Le site edition-originale.com propose deux exemplaires du très beau Thésée dans son édition originale de 1946. L'une est accompagnée d'un envoi de Gide à Gaétan Picon, un proche de Malraux alors professeur de littérature et auteur de chroniques dans plusieurs revues.
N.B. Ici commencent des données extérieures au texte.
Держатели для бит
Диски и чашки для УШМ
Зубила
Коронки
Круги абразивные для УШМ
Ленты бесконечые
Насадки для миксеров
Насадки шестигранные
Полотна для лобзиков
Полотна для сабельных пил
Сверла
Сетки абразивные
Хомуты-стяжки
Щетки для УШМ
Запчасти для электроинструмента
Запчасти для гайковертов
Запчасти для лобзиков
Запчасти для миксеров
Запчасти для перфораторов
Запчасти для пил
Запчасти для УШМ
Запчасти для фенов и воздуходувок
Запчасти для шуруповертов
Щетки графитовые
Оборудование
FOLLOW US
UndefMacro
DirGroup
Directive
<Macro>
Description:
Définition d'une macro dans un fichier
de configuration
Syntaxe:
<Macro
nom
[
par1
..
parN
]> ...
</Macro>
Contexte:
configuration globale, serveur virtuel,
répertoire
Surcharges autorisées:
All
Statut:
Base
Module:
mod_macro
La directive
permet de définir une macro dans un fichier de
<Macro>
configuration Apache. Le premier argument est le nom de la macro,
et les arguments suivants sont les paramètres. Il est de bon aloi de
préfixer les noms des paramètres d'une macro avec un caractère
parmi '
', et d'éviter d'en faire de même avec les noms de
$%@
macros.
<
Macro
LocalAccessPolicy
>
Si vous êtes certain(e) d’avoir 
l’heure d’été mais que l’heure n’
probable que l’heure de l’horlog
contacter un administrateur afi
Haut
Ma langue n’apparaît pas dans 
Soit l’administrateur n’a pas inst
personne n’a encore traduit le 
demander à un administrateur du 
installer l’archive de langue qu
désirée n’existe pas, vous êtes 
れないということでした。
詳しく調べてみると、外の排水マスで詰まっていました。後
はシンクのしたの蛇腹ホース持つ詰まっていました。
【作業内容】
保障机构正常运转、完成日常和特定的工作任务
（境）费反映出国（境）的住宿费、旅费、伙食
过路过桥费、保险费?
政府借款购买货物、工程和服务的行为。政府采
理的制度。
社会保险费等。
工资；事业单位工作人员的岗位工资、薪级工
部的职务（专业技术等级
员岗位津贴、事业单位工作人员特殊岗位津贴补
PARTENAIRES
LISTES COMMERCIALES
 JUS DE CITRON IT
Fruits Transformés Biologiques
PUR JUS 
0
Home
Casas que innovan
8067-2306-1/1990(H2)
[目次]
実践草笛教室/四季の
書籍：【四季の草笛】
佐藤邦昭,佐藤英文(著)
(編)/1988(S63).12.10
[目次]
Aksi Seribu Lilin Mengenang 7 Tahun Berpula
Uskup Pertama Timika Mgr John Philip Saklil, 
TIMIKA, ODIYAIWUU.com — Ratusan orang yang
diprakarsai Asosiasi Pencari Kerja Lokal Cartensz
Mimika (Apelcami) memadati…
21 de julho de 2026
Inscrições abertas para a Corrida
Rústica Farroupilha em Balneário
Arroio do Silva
L'autre est, selon le vendeur, adressée par Gide "à mes vieux amis Jeanne et Pierre Blancharay"... Ces "vieux amis", associés à un nom inconnu, ne manquent pas de piquer la curiosité. On rectifie donc assez rapidement l'orthographe en zoomant sur l'image et en déchiffrant l'écriture de Gide : le livre est adressé à Jeanne et Pierre Blanchenay. L'autre nom de Jeanne Mühlfeld, comme nous l'apprenait Claude Mauriac, dans Qui peut le dire ? (L'Âge d'homme, 1985), recueil de ses chroniques parues en 82-84 dans La Tribune de Genève. Mme Mühlfeld, aussi surnommé "la Sorcière" par Valéry et souvent ainsi désignée dans la correspondance de Gide avec ses amis qui fréquentaient son salon de la rue Georges-Ville :
"Une sorcière à Passy
Achevé d’imprimer à Neuchâtel chez Paul Attinger, le 2 février 1955, Visages de mon temps (Éditions Ides et Calendes ) est signé d’un nom peu connu : Jeanne Blanchenay. Cent exemplaires sur chine en furent tirés, dont le n° 20 pour mon père.
Ce nom, Blanchenay, était celui du second mari de Mme Mühlfeld, plus connu grâce au salon littéraire que tenait cette dame, chez elle. Elle se déplaçait avec difficulté, si bien que...
"... demeurée seule, sans grande fortune, n’ayant plus ni chevaux ni voiture, marchant assez difficilement et détestant les transports en commun, je décidai de ne plus jamais sortir qu’à de rares occasions. Quelques intimes, toujours parfaits pour moi, et qui étaient mes voisins, vinrent me voir presque tous les soirs..."
Et, parmi eux, dans sa jeune gloire d’alors, Paul Valéry, qui habitait la rue de Villejust (elle porte aujourd’hui son nom), Mme Mühlfeld ayant à côté son appartement, rue Georges-Ville.
Sûr de la trouver chez elle, Valéry allait donc en fin de journée voir Mme Mühlfeld chez qui se rendait chaque soir pour y entendre Paul Valéry quelques jeunes écrivains fervents. Dont, de la proche rue de la Pompe, François Mauriac.
- Je vais chez la Sorcière...
Ainsi appelait-on Mme Mühlfeld qui rappelle elle-même dans ses Mémoires ce vers de Paul Valéry dans un poème à elle dédié :
Et la sorcière rose, au cœur de son nid jaune...
Cette Sorcière si souvent évoquée fascinait l’enfant que j’étais. Il me paraissait naturel que ma mère n’accompagnât pas mon père dans cet antre. La Sorcière n’aimait point la concurrence féminine et ne recevait les dames que le dimanche. Seul m’a fait rêver autant que cette créature au nom maléfique, le Bœuf que mon père, accompagné cette fois de maman, allait voir, la nuit, sur un toit.
Ces Visages de mon temps nous font rencontrer bien des écrivains, de Barbey d’Aurevilly à Jean Cocteau, de Jules Renard à Anna de Noailles, de Robert de Montesquiou à André Gide. Et, naturellement, mais plus courtement que je ne m’y étais attendu, François Mauriac."